The dancers run as a group at top speed through the barn.
They break off into individual tableaus, and engage in repetitive motion.
They form a line with old-fashioned suitcases, and await their turns for a dance competition.
An elderly couple in over-sized shoes shuffles across the barn in slow-motion, finally taking their seats in a second floor alcove.
The performance is a tour de force for this collection of Vermont dancers, one moment arcing and twisting their bodies, the next engaged in propulsive aerobic motion.
Paul Besaw of Burlington is a member of the Dear Pina ensemble, and teaches dance at the University of Vermont.
He says Bausch is a figure who quickly stood out among her contemporaries in the 1960’s and 70’s.
Besaw says she came into this realm of creating dance theater at a time when it was very new, and then she developed a very particular take at how to use really trained dancers in really fantastic ways that weren’t so much about technical virtuosity.
Lida Winfield of Burlington is also a member of the ensemble.
Winfield says that Hannah Dennison has distilled the essence of Pina Bausch choreography, including working with a large ensemble.

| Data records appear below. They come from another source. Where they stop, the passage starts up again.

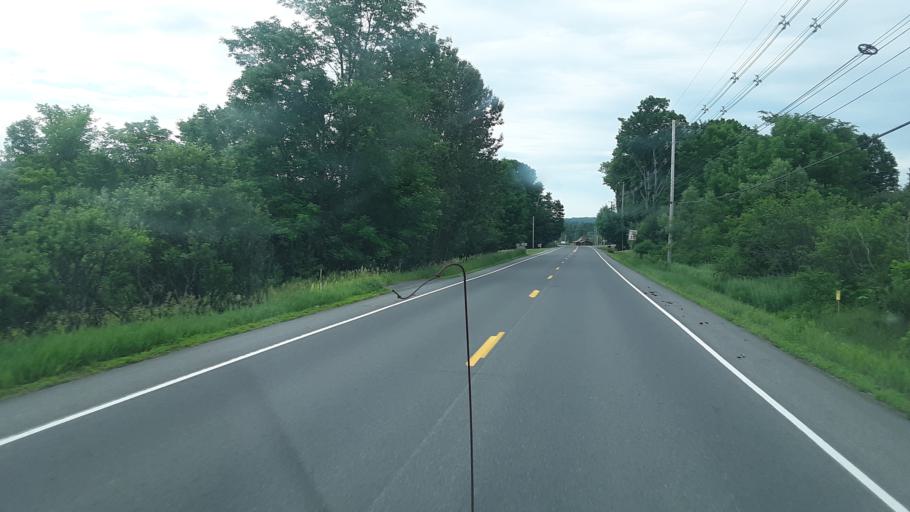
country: US
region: Maine
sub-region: Penobscot County
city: Patten
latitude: 45.8794
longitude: -68.4181
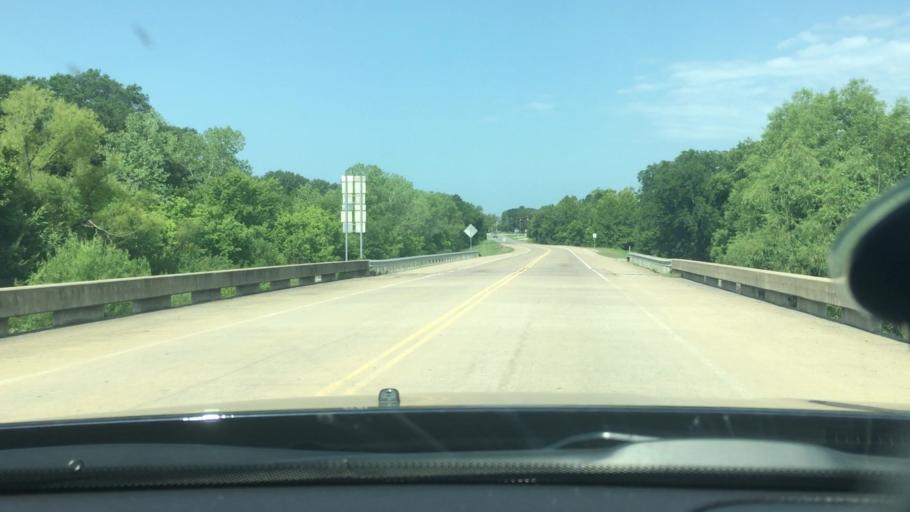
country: US
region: Oklahoma
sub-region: Atoka County
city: Atoka
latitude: 34.3935
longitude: -96.1278
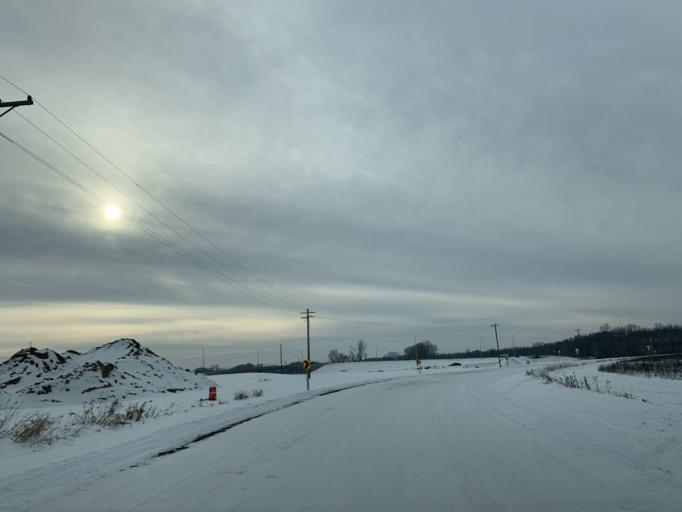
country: US
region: Minnesota
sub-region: Washington County
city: Forest Lake
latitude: 45.2926
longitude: -93.0039
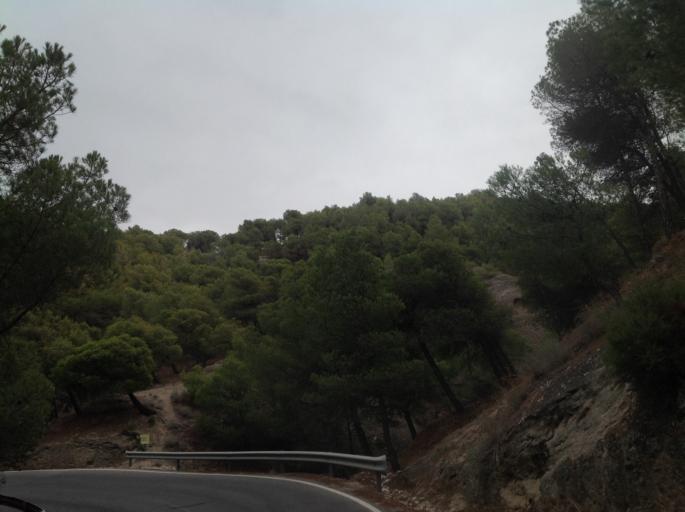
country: ES
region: Andalusia
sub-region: Provincia de Malaga
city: Ardales
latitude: 36.9169
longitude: -4.8039
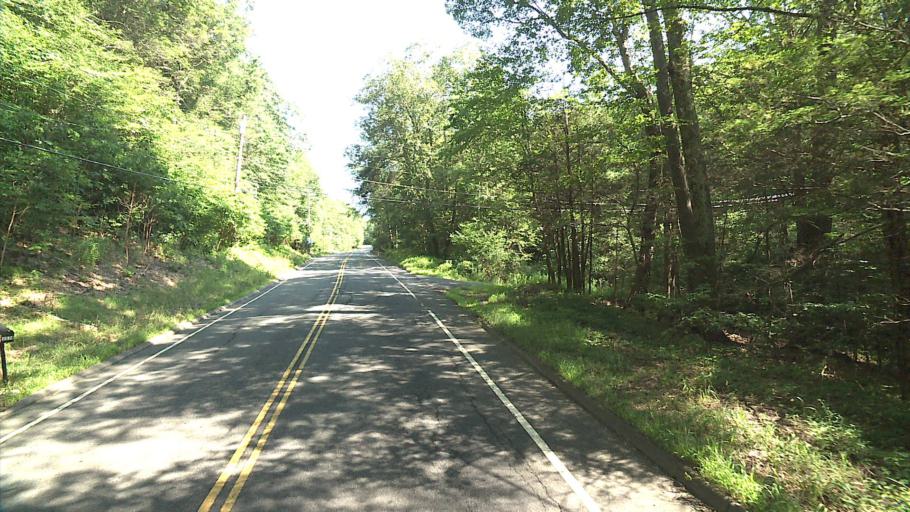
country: US
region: Connecticut
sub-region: Hartford County
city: North Granby
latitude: 41.9774
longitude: -72.8890
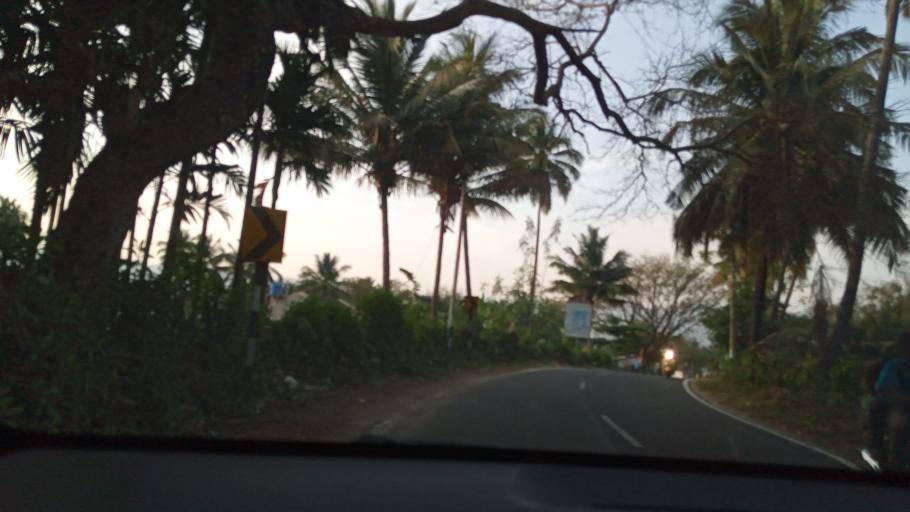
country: IN
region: Tamil Nadu
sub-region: Coimbatore
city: Perur
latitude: 10.9454
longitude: 76.7701
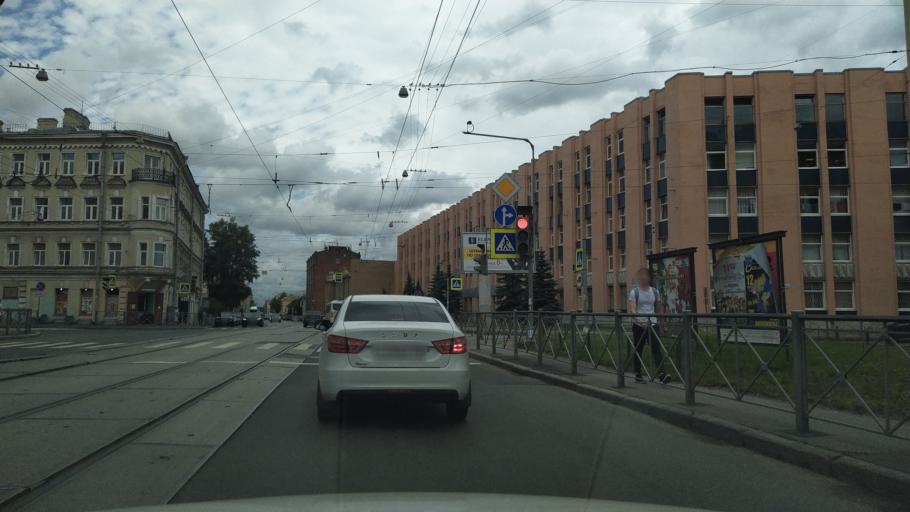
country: RU
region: Leningrad
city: Finlyandskiy
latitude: 59.9621
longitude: 30.3789
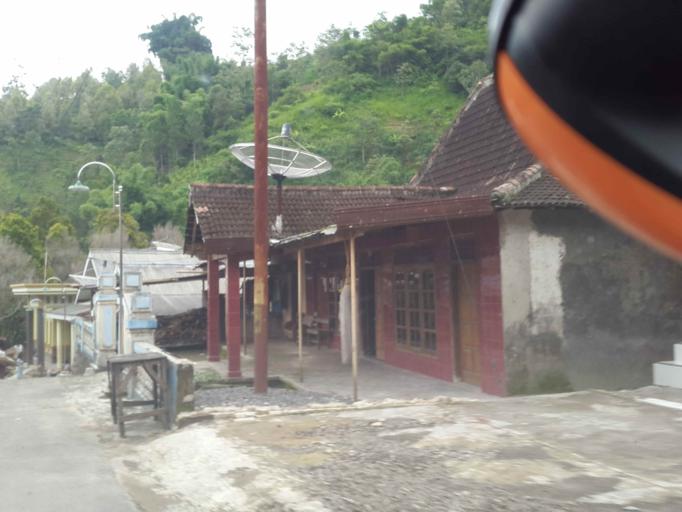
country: ID
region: Central Java
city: Jatiroto
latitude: -7.7106
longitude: 111.1288
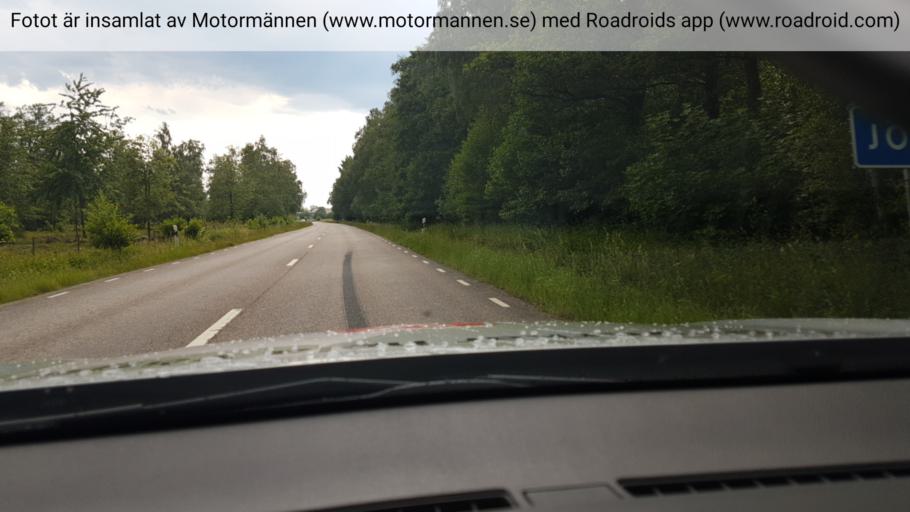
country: SE
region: Vaestra Goetaland
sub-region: Hjo Kommun
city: Hjo
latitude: 58.2228
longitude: 14.2083
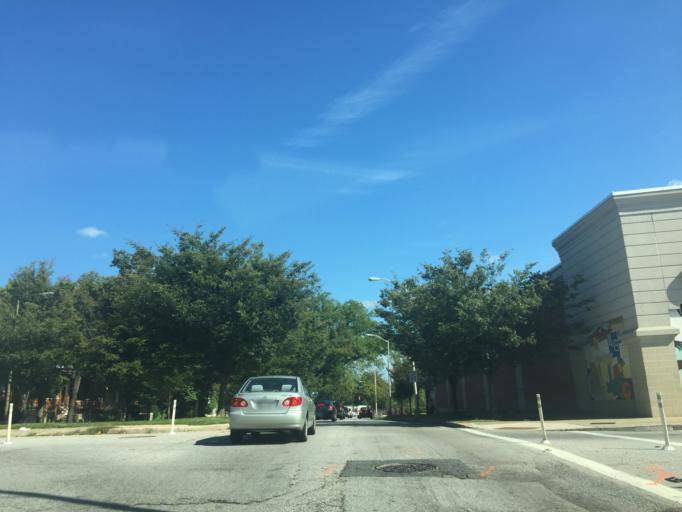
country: US
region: Maryland
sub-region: City of Baltimore
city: Baltimore
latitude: 39.3283
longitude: -76.6087
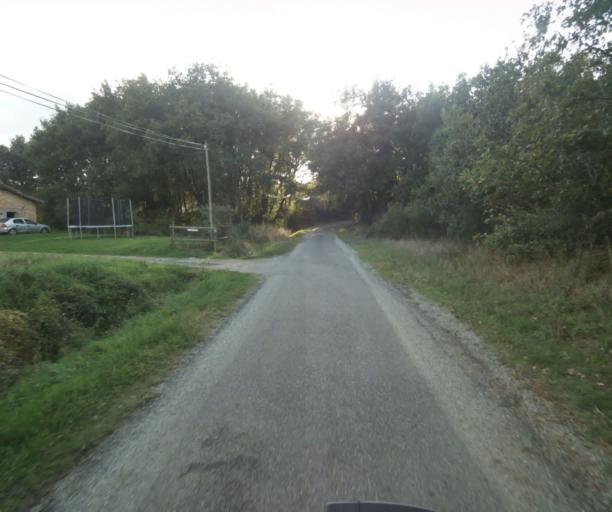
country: FR
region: Midi-Pyrenees
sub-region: Departement de la Haute-Garonne
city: Launac
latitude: 43.8161
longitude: 1.1339
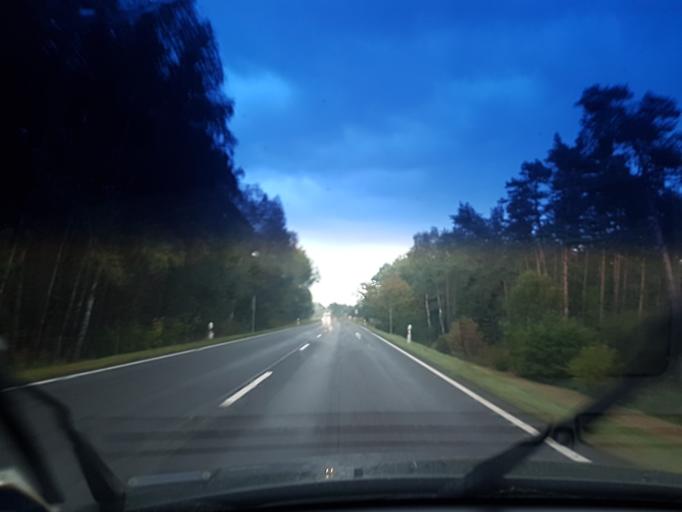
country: DE
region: Bavaria
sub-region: Upper Franconia
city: Frensdorf
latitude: 49.7771
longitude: 10.9019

According to Winfield, Bausch was also interested in repetition, and in that way her work was somewhat relentless, ‘we’re gonna repeat the same thing over and over again until we are exhausted and sweaty and see how that changes the movement and how that experience is both for dancers as well as for audience members’.
Winfield says the working in the vast expanse of the Breeding Barn is a liberating experience that presents its own set of challenges.
Winfield says, "Part of it is just our physicality, right, that there’s a lot of running, need to really cover your ground and get to where you need to be, and also just to remember that there are viewers, even when you’re 70 feet away from them, that they can see you and that your presence needs to be big and tall and clear"
Director and co-choreographer Hannah Dennison says that Dear Pina is the piece she has been waiting her whole life to create.
She says Bausch would come to rehearsals with reflective questions for her dancers, a practice that was widely copied.
Dennison began her project in much the same way.
She says, "They were delving into their own selves, and when you went to see a piece of hers, it was based in relationships that a lot of what went on onstage was about the people who were in the piece"
Dennison says the process added a level of emotional color to Bausch’s work that wasn’t often seen at that time.
And she notes that while Bausch rarely worked in non-traditional spaces, the Breeding Barn is an ideal space to represent her spirit.
Dennison says, "Most what I was after with this space was the scale of it, so that it would contain the scale of what I remember and experienced her work to be like".
The electronic score for Dear Pina was written by Dennison’s partner, Dave Severance.
The costumes are meant to evoke the interiors of the barn, utilizing browns, grays and cream colors.
According to Dennison, "This piece is a little bit of another world. We’re honoring someone who’s in another world now, so the colors, we felt like it was important for us to be like a cloud, or like a ghost".
It’s clear that Dear Pina is meant to summon specters of past lives.
But Dennison says that Bausch’s work was large and open enough to evoke very personal reactions, and she hopes that her creation has the same affect.
Dennison says, "You could come and see it and have your own experience and I could come and see it and have my own experience, and if we compared notes afterwards, it would be different, but we would still have a strong visceral kinetic emotional experience seeing the work"
The experience of watching Dear Pina involves a large number of intertwining elements: the dancers, the music, the setting, the birds, and indeed, the implied histories of the audience and the space.
And if there are ghosts in the Breeding Barn, they too will enjoy sharing an evening with the spirit of Pina Bausch.
Dear Pina will be performed June 25th through the 30th at the Breeding Barn at Shelburne Farms.